___ Entries shown

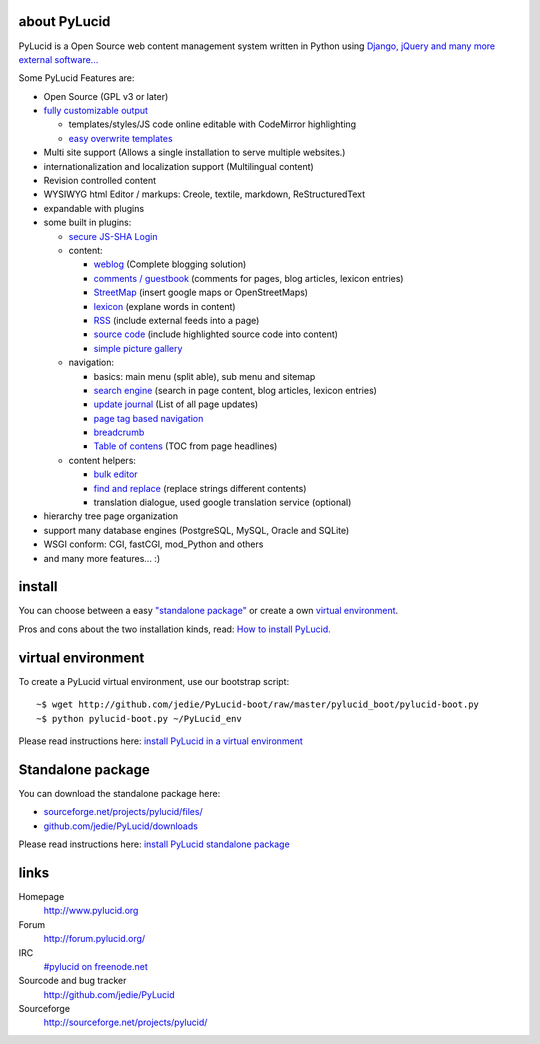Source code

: ===============
 about PyLucid
===============

PyLucid is a Open Source web content management system written in Python using `Django, jQuery and many more external software... <http://www.pylucid.org/permalink/41/dependencies-and-copyrights>`_

Some PyLucid Features are:

- Open Source (GPL v3 or later)

- `fully customizable output <http://www.pylucid.org/permalink/69/customise-PyLucid/>`_

  - templates/styles/JS code online editable with CodeMirror highlighting
  - `easy overwrite templates <http://www.pylucid.org/permalink/279/how-to-change-a-plugin-template>`_

- Multi site support (Allows a single installation to serve multiple websites.)
- internationalization and localization support (Multilingual content)
- Revision controlled content
- WYSIWYG html Editor / markups: Creole, textile, markdown, ReStructuredText
- expandable with plugins
- some built in plugins:

  - `secure JS-SHA Login <http://www.pylucid.org/permalink/42/secure-login-without-https>`_

  - content:

    - `weblog <http://www.pylucid.org/permalink/141/blog>`_ (Complete blogging solution)
    - `comments / guestbook <http://www.pylucid.org/permalink/351/the-comments-plugin-also-usefull-as-guestbook>`_ (comments for pages, blog articles, lexicon entries)
    - `StreetMap <http://www.pylucid.org/permalink/295/the-streetmap-plugin>`_ (insert google maps or OpenStreetMaps)
    - `lexicon <http://www.pylucid.org/permalink/301/the-lexicon-plugin>`_ (explane words in content)
    - `RSS <http://www.pylucid.org/permalink/123/includes-rss-newsfeeds>`_ (include external feeds into a page)
    - `source code <http://www.pylucid.org/permalink/309/highlight-source-code>`_ (include highlighted source code into content)
    - `simple picture gallery <http://www.pylucid.org/permalink/340/pylucid-screenshots>`_

  - navigation:

    - basics: main menu (split able), sub menu and sitemap
    - `search engine <http://www.pylucid.org/permalink/43/about-pylucid-integrated-search-engine>`_ (search in page content, blog articles, lexicon entries)
    - `update journal <http://www.pylucid.org/permalink/311/the-update-journal-plugin>`_ (List of all page updates)
    - `page tag based navigation <http://www.pylucid.org/permalink/131/the-tag-navigation-plugin>`_
    - `breadcrumb <http://www.pylucid.org/permalink/294/the-breadcrumb-plugin>`_
    - `Table of contens <http://www.pylucid.org/permalink/303/table-of-contens-plugin>`_ (TOC from page headlines)

  - content helpers:

    - `bulk editor <http://www.pylucid.org/permalink/357/bulk_editor>`_
    - `find and replace <http://www.pylucid.org/permalink/129/the-find-and-replace-plugin>`_ (replace strings different contents)
    - translation dialogue, used google translation service (optional)

- hierarchy tree page organization
- support many database engines (PostgreSQL, MySQL, Oracle and SQLite)
- WSGI conform: CGI, fastCGI, mod_Python and others
- and many more features... :)

=========
 install
=========

You can choose between a easy `"standalone package" <http://www.pylucid.org/permalink/331/install-pylucid-standalone-package>`_ or create a own `virtual environment
<http://www.pylucid.org/permalink/135/install-pylucid-in-a-virtual-environment>`_.

Pros and cons about the two installation kinds, read: `How to install PyLucid. <http://www.pylucid.org/permalink/70/how-to-install-pylucid>`_

=====================
 virtual environment
=====================

To create a PyLucid virtual environment, use our bootstrap script:

::

  ~$ wget http://github.com/jedie/PyLucid-boot/raw/master/pylucid_boot/pylucid-boot.py
  ~$ python pylucid-boot.py ~/PyLucid_env

Please read instructions here: `install PyLucid in a virtual environment
<http://www.pylucid.org/permalink/135/install-pylucid-in-a-virtual-environment>`_


====================
 Standalone package
====================

You can download the standalone package here:

- `sourceforge.net/projects/pylucid/files/ <http://sourceforge.net/projects/pylucid/files/>`_
- `github.com/jedie/PyLucid/downloads <http://github.com/jedie/PyLucid/downloads>`_

Please read instructions here: `install PyLucid standalone package <http://www.pylucid.org/permalink/331/install-pylucid-standalone-package>`_

=======
 links
=======

Homepage
  http://www.pylucid.org
Forum
  http://forum.pylucid.org/
IRC
  `#pylucid on freenode.net <http://www.pylucid.org/permalink/304/join-pylucid-irc-channel-via-webchat>`_
Sourcode and bug tracker
  http://github.com/jedie/PyLucid
Sourceforge
  http://sourceforge.net/projects/pylucid/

______

A picture-free version of all the records, repeated exactly, is what to return.

Source code

: ===============
 about PyLucid
===============

PyLucid is a Open Source web content management system written in Python using `Django, jQuery and many more external software... <http://www.pylucid.org/permalink/41/dependencies-and-copyrights>`_

Some PyLucid Features are:

- Open Source (GPL v3 or later)

- `fully customizable output <http://www.pylucid.org/permalink/69/customise-PyLucid/>`_

  - templates/styles/JS code online editable with CodeMirror highlighting
  - `easy overwrite templates <http://www.pylucid.org/permalink/279/how-to-change-a-plugin-template>`_

- Multi site support (Allows a single installation to serve multiple websites.)
- internationalization and localization support (Multilingual content)
- Revision controlled content
- WYSIWYG html Editor / markups: Creole, textile, markdown, ReStructuredText
- expandable with plugins
- some built in plugins:

  - `secure JS-SHA Login <http://www.pylucid.org/permalink/42/secure-login-without-https>`_

  - content:

    - `weblog <http://www.pylucid.org/permalink/141/blog>`_ (Complete blogging solution)
    - `comments / guestbook <http://www.pylucid.org/permalink/351/the-comments-plugin-also-usefull-as-guestbook>`_ (comments for pages, blog articles, lexicon entries)
    - `StreetMap <http://www.pylucid.org/permalink/295/the-streetmap-plugin>`_ (insert google maps or OpenStreetMaps)
    - `lexicon <http://www.pylucid.org/permalink/301/the-lexicon-plugin>`_ (explane words in content)
    - `RSS <http://www.pylucid.org/permalink/123/includes-rss-newsfeeds>`_ (include external feeds into a page)
    - `source code <http://www.pylucid.org/permalink/309/highlight-source-code>`_ (include highlighted source code into content)
    - `simple picture gallery <http://www.pylucid.org/permalink/340/pylucid-screenshots>`_

  - navigation:

    - basics: main menu (split able), sub menu and sitemap
    - `search engine <http://www.pylucid.org/permalink/43/about-pylucid-integrated-search-engine>`_ (search in page content, blog articles, lexicon entries)
    - `update journal <http://www.pylucid.org/permalink/311/the-update-journal-plugin>`_ (List of all page updates)
    - `page tag based navigation <http://www.pylucid.org/permalink/131/the-tag-navigation-plugin>`_
    - `breadcrumb <http://www.pylucid.org/permalink/294/the-breadcrumb-plugin>`_
    - `Table of contens <http://www.pylucid.org/permalink/303/table-of-contens-plugin>`_ (TOC from page headlines)

  - content helpers:

    - `bulk editor <http://www.pylucid.org/permalink/357/bulk_editor>`_
    - `find and replace <http://www.pylucid.org/permalink/129/the-find-and-replace-plugin>`_ (replace strings different contents)
    - translation dialogue, used google translation service (optional)

- hierarchy tree page organization
- support many database engines (PostgreSQL, MySQL, Oracle and SQLite)
- WSGI conform: CGI, fastCGI, mod_Python and others
- and many more features... :)

=========
 install
=========

You can choose between a easy `"standalone package" <http://www.pylucid.org/permalink/331/install-pylucid-standalone-package>`_ or create a own `virtual environment
<http://www.pylucid.org/permalink/135/install-pylucid-in-a-virtual-environment>`_.

Pros and cons about the two installation kinds, read: `How to install PyLucid. <http://www.pylucid.org/permalink/70/how-to-install-pylucid>`_

=====================
 virtual environment
=====================

To create a PyLucid virtual environment, use our bootstrap script:

::

  ~$ wget http://github.com/jedie/PyLucid-boot/raw/master/pylucid_boot/pylucid-boot.py
  ~$ python pylucid-boot.py ~/PyLucid_env

Please read instructions here: `install PyLucid in a virtual environment
<http://www.pylucid.org/permalink/135/install-pylucid-in-a-virtual-environment>`_


====================
 Standalone package
====================

You can download the standalone package here:

- `sourceforge.net/projects/pylucid/files/ <http://sourceforge.net/projects/pylucid/files/>`_
- `github.com/jedie/PyLucid/downloads <http://github.com/jedie/PyLucid/downloads>`_

Please read instructions here: `install PyLucid standalone package <http://www.pylucid.org/permalink/331/install-pylucid-standalone-package>`_

=======
 links
=======

Homepage
  http://www.pylucid.org
Forum
  http://forum.pylucid.org/
IRC
  `#pylucid on freenode.net <http://www.pylucid.org/permalink/304/join-pylucid-irc-channel-via-webchat>`_
Sourcode and bug tracker
  http://github.com/jedie/PyLucid
Sourceforge
  http://sourceforge.net/projects/pylucid/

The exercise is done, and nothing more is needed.